Buffalo New York is the second largest city in the state of New York. Buffalo is located on the eastern end of Lake Erie at the beginning of the Niagara River.
History: Founded around 1789 as a small trading community near Buffalo Creek. Buffalo grew quickly after the opening of the Erie Canal in 1825, with the city as its western end. Buffalo was incorporated as a city in 1832, with a population of about 10,000 people. By 1900, Buffalo was the 8th largest city in the country, and went on to become a major railroad hub, the largest grain-milling center in the country, and the home of the largest steel-making operation in the world. The latter part of the 20th Century saw a reversal of fortunes: by the year 1990 the city had fallen back below its 1900 population levels.

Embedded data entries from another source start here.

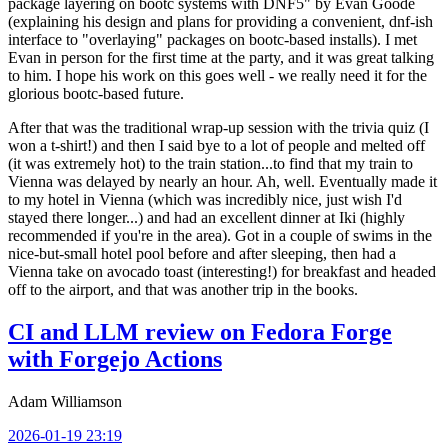
package layering on bootc systems with DNF5" by Evan Goode
(explaining his design and plans for providing a convenient, dnf-ish
interface to "overlaying" packages on bootc-based installs). I met
Evan in person for the first time at the party, and it was great talking
to him. I hope his work on this goes well - we really need it for the
glorious bootc-based future.
After that was the traditional wrap-up session with the trivia quiz (I
won a t-shirt!) and then I said bye to a lot of people and melted off
(it was extremely hot) to the train station...to find that my train to
Vienna was delayed by nearly an hour. Ah, well. Eventually made it
to my hotel in Vienna (which was incredibly nice, just wish I'd
stayed there longer...) and had an excellent dinner at Iki (highly
recommended if you're in the area). Got in a couple of swims in the
nice-but-small hotel pool before and after sleeping, then had a
Vienna take on avocado toast (interesting!) for breakfast and headed
off to the airport, and that was another trip in the books.
CI and LLM review on Fedora Forge
with Forgejo Actions
Adam Williamson
2026-01-19 23:19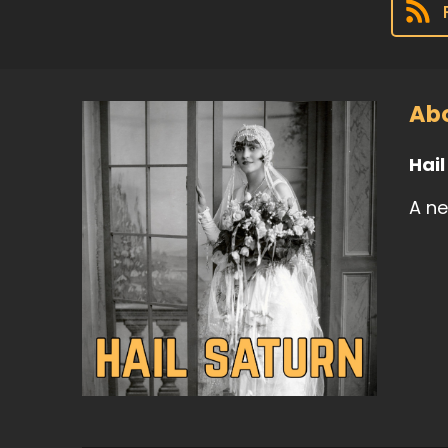
Abo
Hai
A ne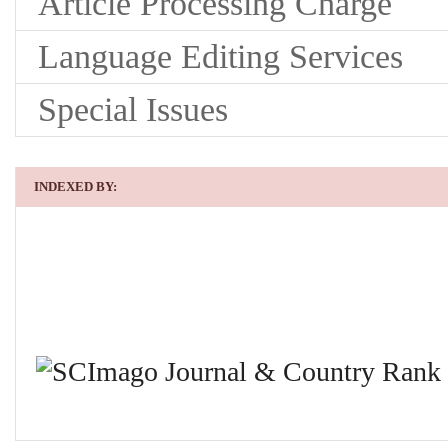
Article Processing Charge
Language Editing Services
Special Issues
INDEXED BY: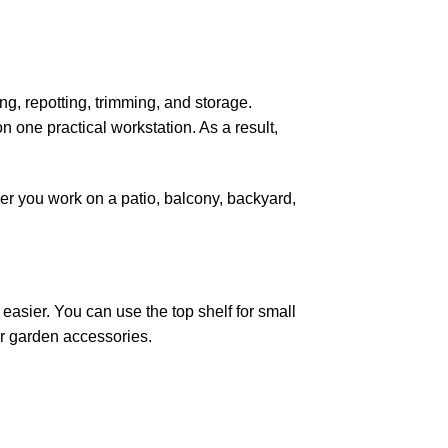
g, repotting, trimming, and storage.
n one practical workstation. As a result,
her you work on a patio, balcony, backyard,
asier. You can use the top shelf for small
 or garden accessories.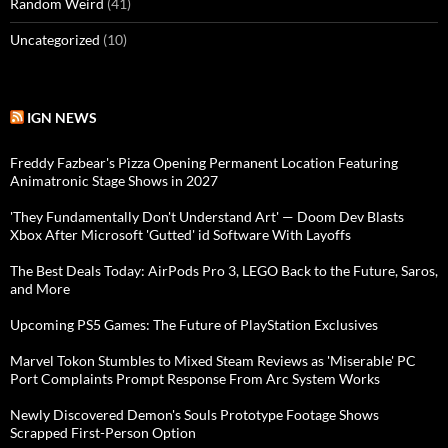
Random Weird
(41)
Uncategorized
(10)
IGN NEWS
Freddy Fazbear's Pizza Opening Permanent Location Featuring
Animatronic Stage Shows in 2027
'They Fundamentally Don't Understand Art' — Doom Dev Blasts
Xbox After Microsoft 'Gutted' id Software With Layoffs
The Best Deals Today: AirPods Pro 3, LEGO Back to the Future, Saros,
and More
Upcoming PS5 Games: The Future of PlayStation Exclusives
Marvel Tokon Stumbles to Mixed Steam Reviews as 'Miserable' PC
Port Complaints Prompt Response From Arc System Works
Newly Discovered Demon's Souls Prototype Footage Shows
Scrapped First-Person Option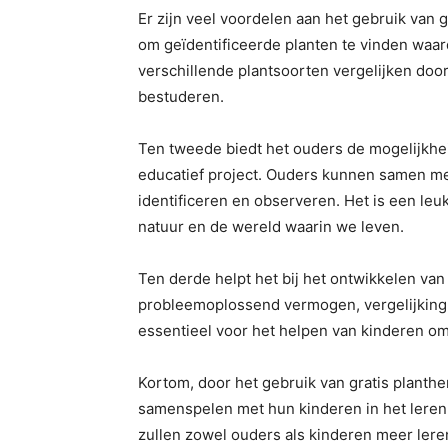
Er zijn veel voordelen aan het gebruik van 
om geïdentificeerde planten te vinden waar
verschillende plantsoorten vergelijken do
bestuderen.
Ten tweede biedt het ouders de mogelijkh
educatief project. Ouders kunnen samen me
identificeren en observeren. Het is een leu
natuur en de wereld waarin we leven.
Ten derde helpt het bij het ontwikkelen van
probleemoplossend vermogen, vergelijking
essentieel voor het helpen van kinderen om 
Kortom, door het gebruik van gratis plant
samenspelen met hun kinderen in het leren
zullen zowel ouders als kinderen meer lere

Major Businesses: M&T Bank, Rich Products, Labatt, New Era Cap Company, Merchants Insurance Group, Kaleida Health, Employer Services Corp., Tops Markets LLC, Seneca Gaming Corp., Wegmans Food Markets Inc., Roswell Park Cancer Institute
Festivals and Culture: Allentown Art Festival, Elmwood Festival of the Arts, Shea's Performing Arts Center, Buffalo Philharmonic Orchestra, Kleinhans Music Hall, Buffalo Japanese Garden, Shakespeare in Delaware Park, Albright-Knox Art Gallery, Buffalo Bills, Buffalo Sabres, Buffalo Zoo, Taste of Buffalo and the National Buffalo Wing Festival and by the way last call is at 4 a.m.
Colleges and Universities: Bryant & Stratton College, Canisius College, D'Youville College, Medaille College, Trocaire College, University at Buffalo, one of the four University Centers in the SUNY system. Buffalo State College, Erie Community College Empire State College Did you know Abraham Lincoln visited Buffalo on February 16, 1861, on his way to accept the presidency of the United States?